▶ REQUIREMENT
Please output exactly the lines that run from the line with "For every layout" through the final line of the data, inclusive, and nothing more.

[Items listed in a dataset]
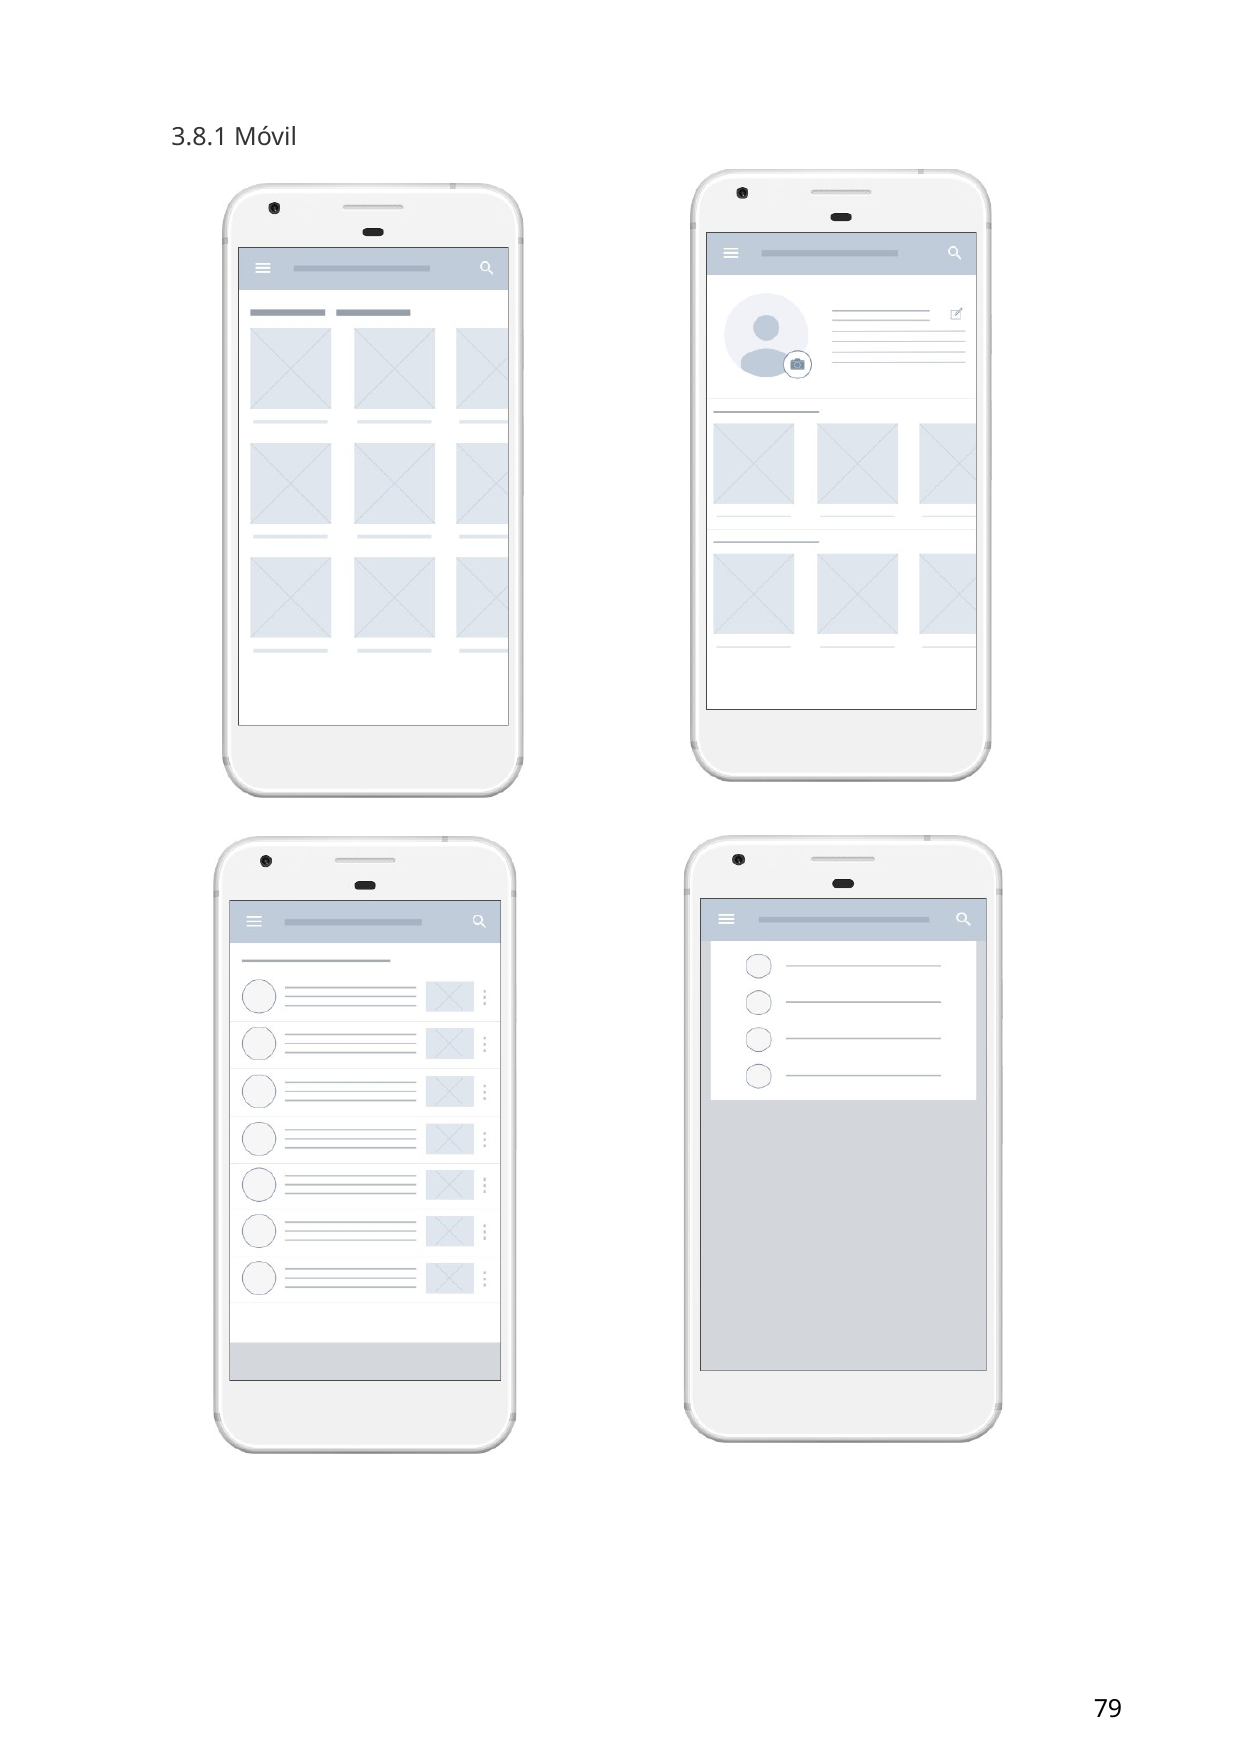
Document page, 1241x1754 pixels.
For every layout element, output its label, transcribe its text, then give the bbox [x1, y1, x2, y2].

picture [213, 836, 517, 1454]
picture [222, 183, 524, 798]
text 3.8.1 Móvil [171, 118, 1122, 152]
picture [690, 169, 992, 782]
picture [683, 835, 1003, 1443]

▶ OUTPUT BELOW
For every layout element, output its label, transcribe its text, then give the bbox [x1, y1, x2, y2].

picture [213, 836, 517, 1454]
picture [222, 183, 524, 798]
text 3.8.1 Móvil [171, 118, 1122, 152]
picture [690, 169, 992, 782]
picture [683, 835, 1003, 1443]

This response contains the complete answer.